The fact that she’s willing to own it, admit it, instead of hiding her feelings makes me like her even more. Which suckssince she’s in the process of telling me that, despite whatever connection we clearly have, she doesn’t want to give us a shot.

Still, there’s no point in denying that I’m picking up on it too.

“It didn’t feel fake to me either.” I move to the couch and sit down. “So where does that leave us?”

She drops down beside me. “We get through the premiere. Play our parts. Silence Claire. Save your movie.”

I nod, chuckling over her very frank summary. I lean forward to prop my elbows on my knees. “Then what happens?”

She shrugs. “Everything goes back to the way it was before. You go back to your life, and I go back to mine.”

“What about your squirrels? You won’t ever come back to check on them?”

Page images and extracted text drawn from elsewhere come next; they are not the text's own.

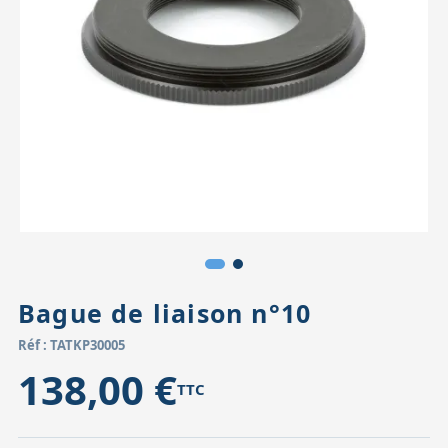
Accessoires pour montures
Pièces détachées
Têtes binocula
Bague de liaison n°10
Réf : TATKP30005
138,00 €
TTC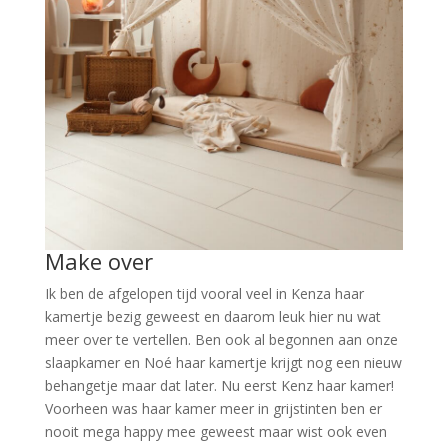
Make over
Ik ben de afgelopen tijd vooral veel in Kenza haar
kamertje bezig geweest en daarom leuk hier nu wat
meer over te vertellen. Ben ook al begonnen aan onze
slaapkamer en Noé haar kamertje krijgt nog een nieuw
behangetje maar dat later. Nu eerst Kenz haar kamer!
Voorheen was haar kamer meer in grijstinten ben er
nooit mega happy mee geweest maar wist ook even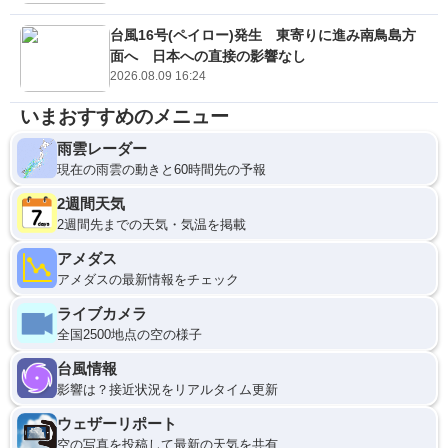
台風16号(ペイロー)発生 東寄りに進み南鳥島方
面へ 日本への直接の影響なし
2026.08.09 16:24
いまおすすめのメニュー
雨雲レーダー
現在の雨雲の動きと60時間先の予報
2週間天気
2週間先までの天気・気温を掲載
アメダス
アメダスの最新情報をチェック
ライブカメラ
全国2500地点の空の様子
台風情報
影響は？接近状況をリアルタイム更新
ウェザーリポート
空の写真を投稿して最新の天気を共有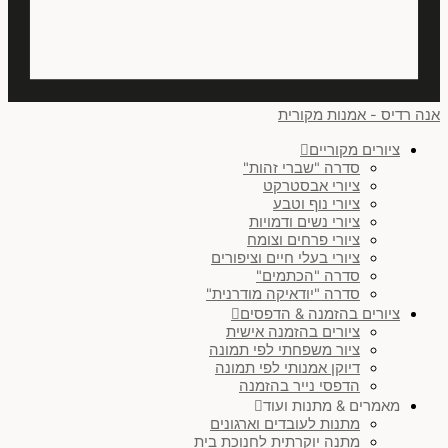
אנכי
(
0
)
אופקי
(
0
)
אנה רדיס - אמנות מקורית
אופקי או אנכי
(
0
)
ציורים מקוריים
סדרה "שברי זהות"
זוג בסידור אופקי
(
0
)
ציורי אבסטרקט
ציורי נוף וטבע
שלישיה בסידור אופקי
(
0
)
ציורי נשים ודמויות
ציורי פרחים וצומח
ריבוע
(
0
)
ציורי בעלי חיים וציפורים
סדרה "הכתמים"
עיגול
(
0
)
סדרה "יודאיקה מודרנית"
ציורים בהזמנה & הדפסים
זוג בסידור אנכי
(
0
)
ציורים בהזמנה אישית
ציור משפחתי לפי תמונה
לנקות הכל
דיוקן אמנותי לפי תמונה
הדפסי נייר בהזמנה
מאמרים & מתנות ועוד
מתנות לעובדים וארגונים
מתנה יוקרתית לחנוכת בית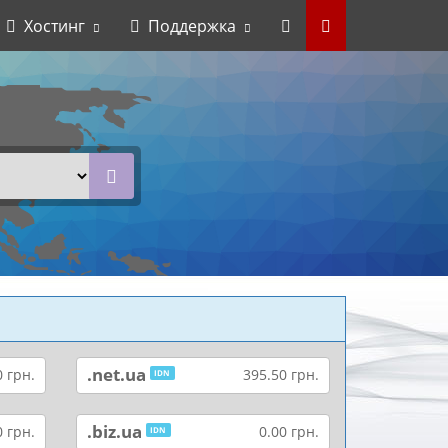
Хостинг
Поддержка
.net.ua
 грн.
395.50 грн.
IDN
.biz.ua
0 грн.
0.00 грн.
IDN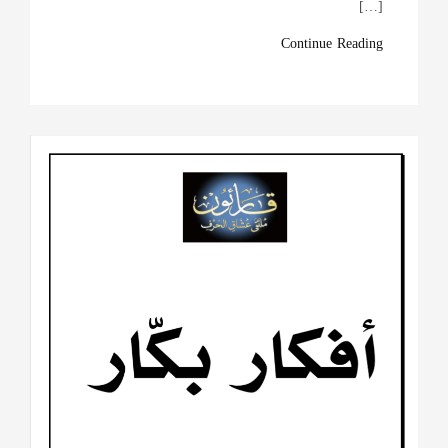
[…]
Continue Reading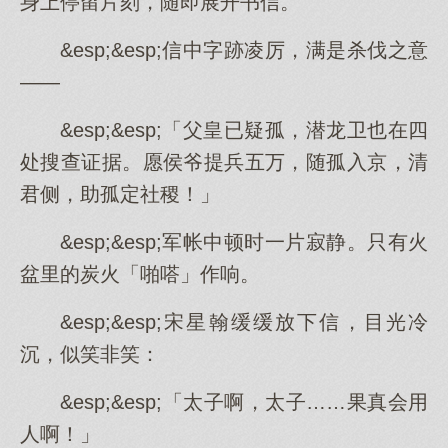
身上停留片刻，随即展开书信。
&esp;&esp;信中字跡凌厉，满是杀伐之意
——
&esp;&esp;「父皇已疑孤，潜龙卫也在四
处搜查证据。愿侯爷提兵五万，随孤入京，清
君侧，助孤定社稷！」
&esp;&esp;军帐中顿时一片寂静。只有火
盆里的炭火「啪嗒」作响。
&esp;&esp;宋星翰缓缓放下信，目光冷
沉，似笑非笑：
&esp;&esp;「太子啊，太子……果真会用
人啊！」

She breathes out a weary sigh. “I’m not saying we’ll never see each other again; I’m just saying we can’t…that I don’t want…”

I move a hand to her knee. “Hey. It’s okay,” I say gently. “I get it.”

She lifts her eyes to mine. “You do?”

“I won’t pressure you into anything you don’t want, Audrey. That was never my goal.”

She wraps her arms around her waist, and for a moment, it almost looks like a flash of disappointment crosses her features. “That’s good. Great,” she says. “I appreciate that.”

“Are you sure you’re still comfortable coming to California with me?”

She nods. “Of course I am. I made a commitment. And everything we—” She waves a hand in front of her, and I notice a slight tremble. “All of the touching. All of that is fine.” She lifts her chin. “And kissing too, if we need to. I can—we can—whatever we need to do.”